Records excerpted from a collection:
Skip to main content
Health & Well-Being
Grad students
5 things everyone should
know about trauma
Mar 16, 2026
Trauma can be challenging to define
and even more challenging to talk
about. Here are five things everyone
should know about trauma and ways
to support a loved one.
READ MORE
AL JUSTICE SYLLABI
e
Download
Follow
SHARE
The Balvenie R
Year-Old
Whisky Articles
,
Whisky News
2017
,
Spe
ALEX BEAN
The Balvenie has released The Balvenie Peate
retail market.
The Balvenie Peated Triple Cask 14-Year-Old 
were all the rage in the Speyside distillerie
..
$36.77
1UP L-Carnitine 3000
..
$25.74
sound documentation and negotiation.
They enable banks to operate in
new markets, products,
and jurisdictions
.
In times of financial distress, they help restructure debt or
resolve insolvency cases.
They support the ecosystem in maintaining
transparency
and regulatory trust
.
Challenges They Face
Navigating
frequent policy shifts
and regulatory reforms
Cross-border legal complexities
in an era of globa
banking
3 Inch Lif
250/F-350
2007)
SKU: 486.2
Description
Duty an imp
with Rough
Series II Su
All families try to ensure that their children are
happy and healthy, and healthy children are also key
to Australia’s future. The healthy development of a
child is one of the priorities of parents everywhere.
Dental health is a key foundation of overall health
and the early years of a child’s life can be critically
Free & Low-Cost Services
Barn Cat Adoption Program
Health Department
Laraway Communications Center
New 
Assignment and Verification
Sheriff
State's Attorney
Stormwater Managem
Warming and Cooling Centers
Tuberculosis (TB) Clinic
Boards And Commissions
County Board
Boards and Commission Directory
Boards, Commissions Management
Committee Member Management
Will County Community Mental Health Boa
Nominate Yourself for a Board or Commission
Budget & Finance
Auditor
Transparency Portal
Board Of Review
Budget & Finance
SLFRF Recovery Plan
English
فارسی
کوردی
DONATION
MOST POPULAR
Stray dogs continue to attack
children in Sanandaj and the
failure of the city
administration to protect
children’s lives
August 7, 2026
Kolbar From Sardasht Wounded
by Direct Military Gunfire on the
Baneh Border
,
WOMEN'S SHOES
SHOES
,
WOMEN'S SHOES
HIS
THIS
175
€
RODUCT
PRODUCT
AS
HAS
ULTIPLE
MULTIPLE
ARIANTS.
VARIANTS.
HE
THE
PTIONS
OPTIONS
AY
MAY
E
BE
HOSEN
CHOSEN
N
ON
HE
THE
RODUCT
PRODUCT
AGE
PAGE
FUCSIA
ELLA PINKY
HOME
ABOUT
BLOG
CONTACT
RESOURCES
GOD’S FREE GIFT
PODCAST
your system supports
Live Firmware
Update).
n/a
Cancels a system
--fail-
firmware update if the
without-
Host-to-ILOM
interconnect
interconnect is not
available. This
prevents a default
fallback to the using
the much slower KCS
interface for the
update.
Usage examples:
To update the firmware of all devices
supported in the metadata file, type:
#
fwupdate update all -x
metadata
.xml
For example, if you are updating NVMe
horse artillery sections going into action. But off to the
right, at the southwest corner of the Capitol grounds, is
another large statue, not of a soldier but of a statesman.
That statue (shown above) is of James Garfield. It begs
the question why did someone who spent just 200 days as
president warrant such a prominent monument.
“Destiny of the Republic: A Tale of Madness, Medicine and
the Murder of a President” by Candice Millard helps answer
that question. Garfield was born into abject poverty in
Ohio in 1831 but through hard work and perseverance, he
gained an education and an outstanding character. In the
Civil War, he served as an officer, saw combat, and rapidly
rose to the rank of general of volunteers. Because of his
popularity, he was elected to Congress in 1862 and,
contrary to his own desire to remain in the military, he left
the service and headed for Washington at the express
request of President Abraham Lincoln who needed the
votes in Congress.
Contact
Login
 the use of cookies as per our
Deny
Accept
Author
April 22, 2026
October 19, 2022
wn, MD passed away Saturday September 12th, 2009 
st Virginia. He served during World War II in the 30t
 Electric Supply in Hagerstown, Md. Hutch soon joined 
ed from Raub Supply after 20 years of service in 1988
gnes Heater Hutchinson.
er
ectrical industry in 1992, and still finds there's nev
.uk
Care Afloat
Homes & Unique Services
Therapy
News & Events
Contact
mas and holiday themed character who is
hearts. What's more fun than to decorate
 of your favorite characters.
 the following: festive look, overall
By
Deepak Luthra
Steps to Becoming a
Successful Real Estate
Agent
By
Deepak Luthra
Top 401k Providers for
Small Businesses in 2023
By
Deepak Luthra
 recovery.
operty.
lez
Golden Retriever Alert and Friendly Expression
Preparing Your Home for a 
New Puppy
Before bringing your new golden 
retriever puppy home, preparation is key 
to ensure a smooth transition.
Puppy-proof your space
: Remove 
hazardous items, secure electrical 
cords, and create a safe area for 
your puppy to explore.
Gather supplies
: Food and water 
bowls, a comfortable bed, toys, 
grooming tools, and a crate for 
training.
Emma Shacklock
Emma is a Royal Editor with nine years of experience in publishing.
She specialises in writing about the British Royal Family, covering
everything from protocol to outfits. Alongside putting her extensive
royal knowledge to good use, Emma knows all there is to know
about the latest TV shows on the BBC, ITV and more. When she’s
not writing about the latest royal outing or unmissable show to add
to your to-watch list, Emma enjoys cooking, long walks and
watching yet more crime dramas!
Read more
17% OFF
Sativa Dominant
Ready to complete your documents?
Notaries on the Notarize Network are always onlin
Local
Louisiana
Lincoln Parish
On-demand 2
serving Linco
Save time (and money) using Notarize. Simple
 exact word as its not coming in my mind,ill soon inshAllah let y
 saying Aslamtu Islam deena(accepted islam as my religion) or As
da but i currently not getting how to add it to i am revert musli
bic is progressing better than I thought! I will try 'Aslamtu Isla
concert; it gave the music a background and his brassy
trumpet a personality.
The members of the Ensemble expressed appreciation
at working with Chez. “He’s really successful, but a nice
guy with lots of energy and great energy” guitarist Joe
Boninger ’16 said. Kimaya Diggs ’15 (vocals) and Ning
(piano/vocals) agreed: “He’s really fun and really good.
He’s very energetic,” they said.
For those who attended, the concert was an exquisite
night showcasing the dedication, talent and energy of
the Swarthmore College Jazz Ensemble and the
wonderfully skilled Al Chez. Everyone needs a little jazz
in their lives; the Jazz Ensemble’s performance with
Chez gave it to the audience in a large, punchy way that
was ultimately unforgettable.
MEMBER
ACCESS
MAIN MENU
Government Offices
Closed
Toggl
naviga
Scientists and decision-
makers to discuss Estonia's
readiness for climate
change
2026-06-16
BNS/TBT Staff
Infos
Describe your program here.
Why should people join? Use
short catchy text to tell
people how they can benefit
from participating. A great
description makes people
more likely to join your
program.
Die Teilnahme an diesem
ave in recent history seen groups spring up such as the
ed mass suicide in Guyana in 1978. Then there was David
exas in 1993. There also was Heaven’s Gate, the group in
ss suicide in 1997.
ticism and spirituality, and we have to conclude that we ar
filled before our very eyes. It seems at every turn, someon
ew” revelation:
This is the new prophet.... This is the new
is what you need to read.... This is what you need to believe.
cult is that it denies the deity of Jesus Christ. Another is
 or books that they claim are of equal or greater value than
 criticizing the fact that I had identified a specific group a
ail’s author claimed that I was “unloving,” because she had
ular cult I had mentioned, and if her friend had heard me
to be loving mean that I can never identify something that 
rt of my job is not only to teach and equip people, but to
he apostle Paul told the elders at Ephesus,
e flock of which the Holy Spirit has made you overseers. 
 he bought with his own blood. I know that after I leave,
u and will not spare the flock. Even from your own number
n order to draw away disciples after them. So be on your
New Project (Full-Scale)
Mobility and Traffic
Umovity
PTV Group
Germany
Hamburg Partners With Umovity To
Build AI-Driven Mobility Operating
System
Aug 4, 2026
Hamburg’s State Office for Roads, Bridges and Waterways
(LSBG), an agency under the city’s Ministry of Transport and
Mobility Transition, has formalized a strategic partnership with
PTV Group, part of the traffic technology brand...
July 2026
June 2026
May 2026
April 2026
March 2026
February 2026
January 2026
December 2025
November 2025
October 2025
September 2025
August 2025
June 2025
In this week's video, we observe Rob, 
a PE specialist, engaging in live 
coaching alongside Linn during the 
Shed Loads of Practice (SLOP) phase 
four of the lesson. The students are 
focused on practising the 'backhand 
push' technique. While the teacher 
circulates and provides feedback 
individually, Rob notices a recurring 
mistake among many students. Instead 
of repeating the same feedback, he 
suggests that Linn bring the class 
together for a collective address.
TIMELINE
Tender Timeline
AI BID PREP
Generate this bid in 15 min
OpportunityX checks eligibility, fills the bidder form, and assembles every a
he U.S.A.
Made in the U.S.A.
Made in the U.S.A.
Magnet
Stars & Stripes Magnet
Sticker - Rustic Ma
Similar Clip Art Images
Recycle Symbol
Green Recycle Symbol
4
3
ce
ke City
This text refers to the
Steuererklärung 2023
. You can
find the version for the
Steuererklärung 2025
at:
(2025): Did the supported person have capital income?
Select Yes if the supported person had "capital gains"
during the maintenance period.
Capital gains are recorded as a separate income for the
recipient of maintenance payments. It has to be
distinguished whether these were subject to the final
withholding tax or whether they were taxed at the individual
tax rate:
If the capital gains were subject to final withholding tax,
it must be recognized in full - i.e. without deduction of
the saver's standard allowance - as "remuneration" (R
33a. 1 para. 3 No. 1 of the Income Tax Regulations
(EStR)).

What you need to do: Reproduce the lines of the records exactly, from the first one through the line that contains "AL JUSTICE SYLLABI".

Exercise result:
Skip to main content
Health & Well-Being
Grad students
5 things everyone should
know about trauma
Mar 16, 2026
Trauma can be challenging to define
and even more challenging to talk
about. Here are five things everyone
should know about trauma and ways
to support a loved one.
READ MORE
AL JUSTICE SYLLABI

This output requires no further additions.